Christopher Bruce opens Phoenix Dance Theatre’s Mixed programme 2014 with Shift, choreographed to the last movement of Kenji Bunch’s Swing Shift. Although Bruce cuts this movement from its musical context he makes something complete and beautiful within it. In the present critical environment where length is an issue, it is too short. In its brief eight minutes Bruce creates a suite of lyrical dances for six dancers in 40’s costumes (from Bruce’s own wardrobe) like a letter written home in an effusive, youthful handwriting: Dear Mum and Dad, guess what we did today… There is that breathless quality of pure enjoyment mixed with images of daily toil that flow effortlessly through the dancers’ bodies as if the choreography was made on them (Bruce created Shift in 2007 and it has only just entered the Phoenix repertory). It doesn’t harm the piece either that the lighting is by John B Read who illuminates the movement as if from the inside. There’s another shade of Bruce in his next work, Shadows, to Arvo Pärt’s Fratres for violin and piano. “To me, many of Arvo Pärt’s compositions evoke images of a European history and tradition steeped in over a thousand years of human experience and, frequently, suffering. These themes, and particularly the turbulence of twentieth century events, have influenced my reaction to his work.” In giving his reactions to the music colour and form (aided again by Read’s lighting), Bruce makes the music visible. Shadows describes the effect of an unseen external menace on the members of a family of four. There is a sense of sympathy and compassion, and in choosing Sam Vaherlehto as the father, Sandrine Monin as the mother, Vanessa Vince Pang as the daughter and Andreas Grimaldier as the son Bruce confers his emotional understanding with confidence. ‘The poetry is in the pity’ wrote Wilfred Owen in a preface to his war poems and in Shadows both the choreography and the music are in the tragedy of impending upheaval.

The same cannot be said for Ivgi & Greben’s Document. Set to music by Tom Parkinson the work purports to ‘see five dancers grappling with the darkest aspects of human emotion.’ I am taking a wild guess here, but I don’t think either Uri Ivgi or Johan Greben have experienced the darkest aspects of human emotion closely enough to begin to choreograph them. Instead we see an approximation of what they imagine it might look like which resembles uncannily the vision of other choreographers searching for a similarly degenerate scenario. The dancers work really hard making the shapes but Document fails to reach beneath the surface.

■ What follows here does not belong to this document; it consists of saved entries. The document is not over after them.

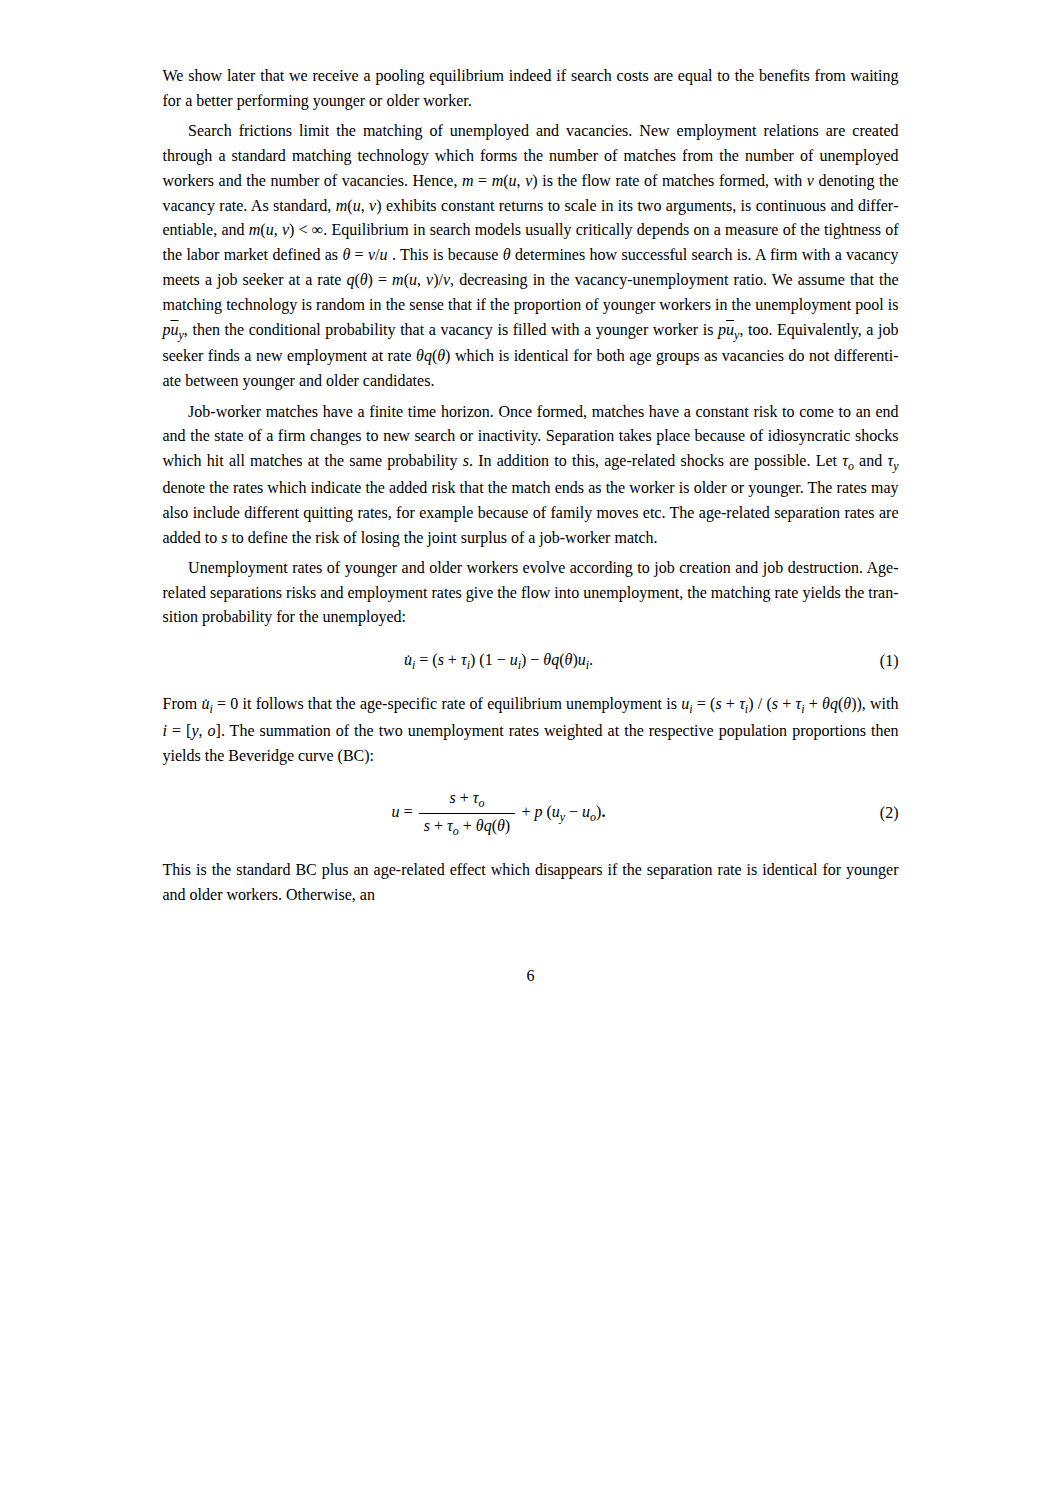We show later that we receive a pooling equilibrium indeed if search costs are equal to the benefits from waiting for a better performing younger or older worker.
Search frictions limit the matching of unemployed and vacancies. New employment relations are created through a standard matching technology which forms the number of matches from the number of unemployed workers and the number of vacancies. Hence, m = m(u, v) is the flow rate of matches formed, with v denoting the vacancy rate. As standard, m(u, v) exhibits constant returns to scale in its two arguments, is continuous and differentiable, and m(u, v) < ∞. Equilibrium in search models usually critically depends on a measure of the tightness of the labor market defined as θ = v/u . This is because θ determines how successful search is. A firm with a vacancy meets a job seeker at a rate q(θ) = m(u, v)/v, decreasing in the vacancy-unemployment ratio. We assume that the matching technology is random in the sense that if the proportion of younger workers in the unemployment pool is puy, then the conditional probability that a vacancy is filled with a younger worker is puy, too. Equivalently, a job seeker finds a new employment at rate θq(θ) which is identical for both age groups as vacancies do not differentiate between younger and older candidates.
Job-worker matches have a finite time horizon. Once formed, matches have a constant risk to come to an end and the state of a firm changes to new search or inactivity. Separation takes place because of idiosyncratic shocks which hit all matches at the same probability s. In addition to this, age-related shocks are possible. Let τo and τy denote the rates which indicate the added risk that the match ends as the worker is older or younger. The rates may also include different quitting rates, for example because of family moves etc. The age-related separation rates are added to s to define the risk of losing the joint surplus of a job-worker match.
Unemployment rates of younger and older workers evolve according to job creation and job destruction. Age-related separations risks and employment rates give the flow into unemployment, the matching rate yields the transition probability for the unemployed:
u̇i = (s + τi) (1 − ui) − θq(θ)ui.
(1)
From u̇i = 0 it follows that the age-specific rate of equilibrium unemployment is ui = (s + τi) / (s + τi + θq(θ)), with i = [y, o]. The summation of the two unemployment rates weighted at the respective population proportions then yields the Beveridge curve (BC):
u = s + τo s + τo + θq(θ) + p (uy − uo).
(2)
This is the standard BC plus an age-related effect which disappears if the separation rate is identical for younger and older workers. Otherwise, an
6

I should confess that I have just finished performing a piece that Darshan Singh Bhuller choreographed recently for Gravity & Levity called Rites of War, so some of his preoccupations in Mapping like the radio-controlled device and the camera on stage projecting live images on to a screen are familiar. According to Bhuller, the work is inspired by his father’s move from East to West, though travel is only suggested in the opening. The musical mapping follows a parallel trajectory though the choreography is firmly in the west. Bhuller loves clean shapes and it is no surprise that he chooses Ben Mitchell to carve out a lovely arabesque line as he strides like a colossus over the tiny blue globe that races around and through his legs. Circles form a predominant theme in Mapping and in the centre of the sweeping, swirling forms is Sam Vaherlehto as a young explorer with camera in hand (perhaps Bhuller sending selfies to his father) quoting from the nuptial pyramid in Nijinska’s Les Noces. Vaherlehto seems to draw around him the other solos (Monin in particular has a lovely lyrical quality), duets and trios like a benevolent progenitor. He also has a sense of humour and thinks up a wonderful game. Laying down a line of white tape, he instructs his friends to lie on the floor with their feet or hands or heads on the tape. It would not be that interesting for the audience but a camera is placed high above the stage so the floor becomes vertical in its projection on the screen (see Tony Nandi’s photograph above). The game turns into a flight of fancy that sees dancers tumbling impossibly through the air to land effortlessly on their feet and hands, an acrobatic illusion that has the audience in thrall. The whole episode has a high feel-good factor mapping perhaps Bhuller’s own return from west to east.